On Fri, Dec 05, 2014 at 03:06:48PM +0000, Russell King - ARM Linux wrote:
I've been doing more digging into the current DMA code, and I'm dismayed
to see that there's new bugs in it...
commit 513510ddba9650fc7da456eefeb0ead7632324f6
Author: Laura Abbott<lauraa@xxxxxxxxxxxxxx>
Date: Thu Oct 9 15:26:40 2014 -0700
common: dma-mapping: introduce common remapping functions
This uses map_vm_area() to achieve the remapping of pages allocated inside
dma_alloc_coherent(). dma_alloc_coherent() is documented in a rather
round-about way in Documentation/DMA-API.txt:
| Part Ia - Using large DMA-coherent buffers
| ------------------------------------------
|
| void *
| dma_alloc_coherent(struct device *dev, size_t size,
| dma_addr_t *dma_handle, gfp_t flag)
|
| void
| dma_free_coherent(struct device *dev, size_t size, void *cpu_addr,
| dma_addr_t dma_handle)
|
| Free a region of consistent memory you previously allocated. dev,
| size and dma_handle must all be the same as those passed into
| dma_alloc_coherent(). cpu_addr must be the virtual address returned by
| the dma_alloc_coherent().
|
| Note that unlike their sibling allocation calls, these routines
| may only be called with IRQs enabled.
Note that very last paragraph. What this says is that it is explicitly
permitted to call dma_alloc_coherent() with IRQs disabled.

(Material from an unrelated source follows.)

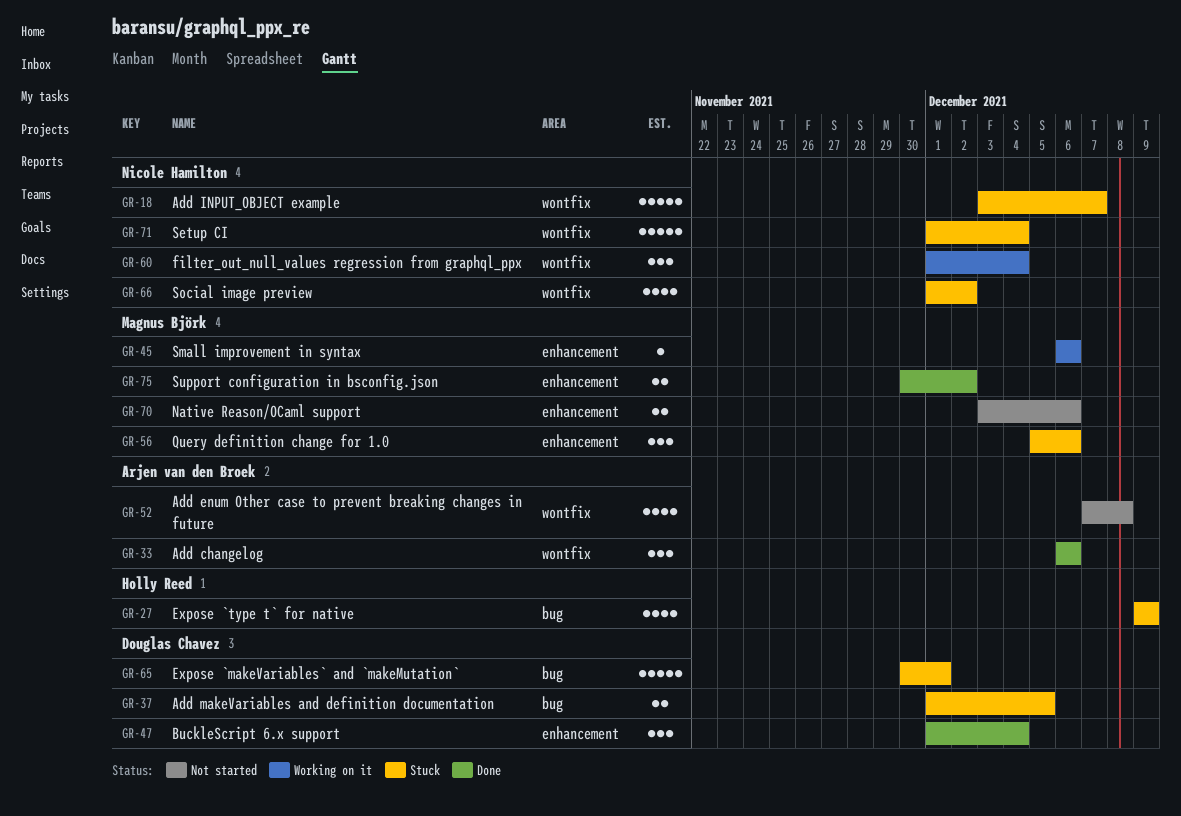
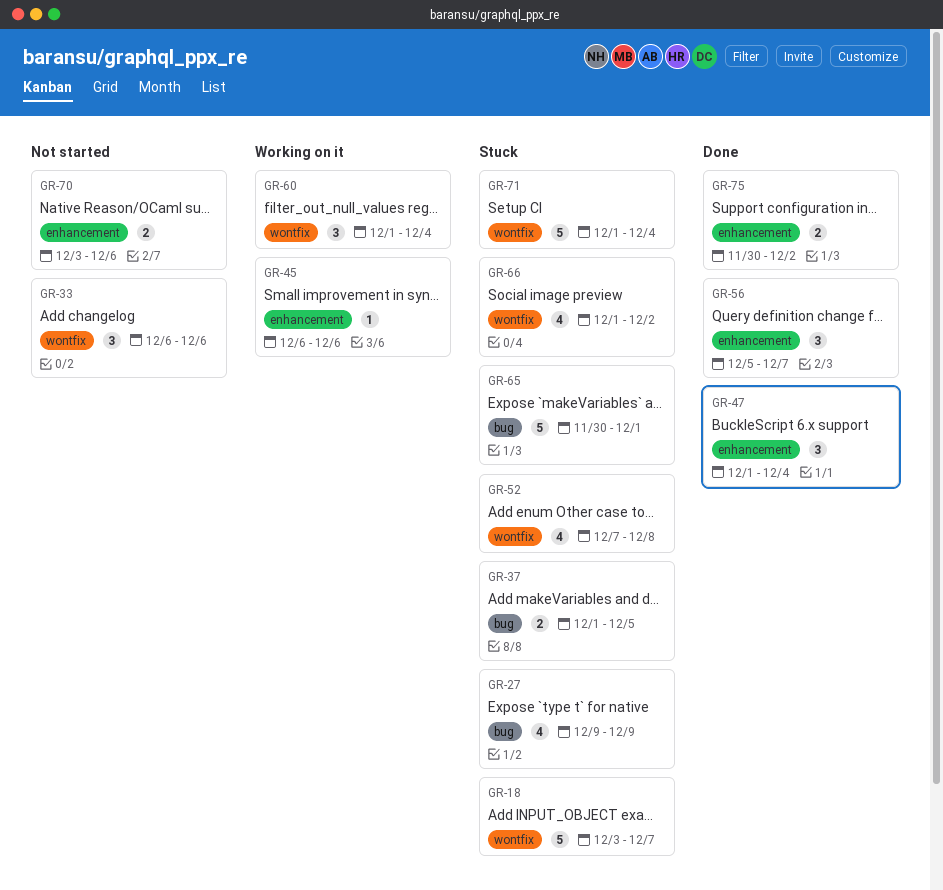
GR-33, status: Done -> Not started
GR-52, status: Not started -> Stuck
GR-56, status: Stuck -> Done
GR-56, due: Dec 6 -> Dec 7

This is solved by using a pre-allocated, pre-mapped atomic_pool which
avoids any further mapping. __dma_alloc() calls __alloc_from_pool() when
!__GFP_WAIT.
This code got pretty complex and we may find bugs. It can be simplified
by a pre-allocated non-cacheable region that is safe in atomic context
(how big you allocate this is hard to say).
If the problem which you (Broadcom) are suffering from is down to the
issue I suspect (that being having mappings with different cache
attributes) then I'm not sure that there's anything we can realistically
do about that. There's a number of issues which make it hard to see a
way forward.
I'm still puzzled by this problem, so I don't have any suggestion yet. I
wouldn't blame the mismatched attributes yet as I haven't seen such
problem in practice (but you never know).
How does the DT describe this device? Could it have some dma-coherent
property in there that causes dma_alloc_coherent() to create a cacheable
memory?
The reverse could also cause problems: the device is coherent but the
CPU creates a non-cacheable mapping.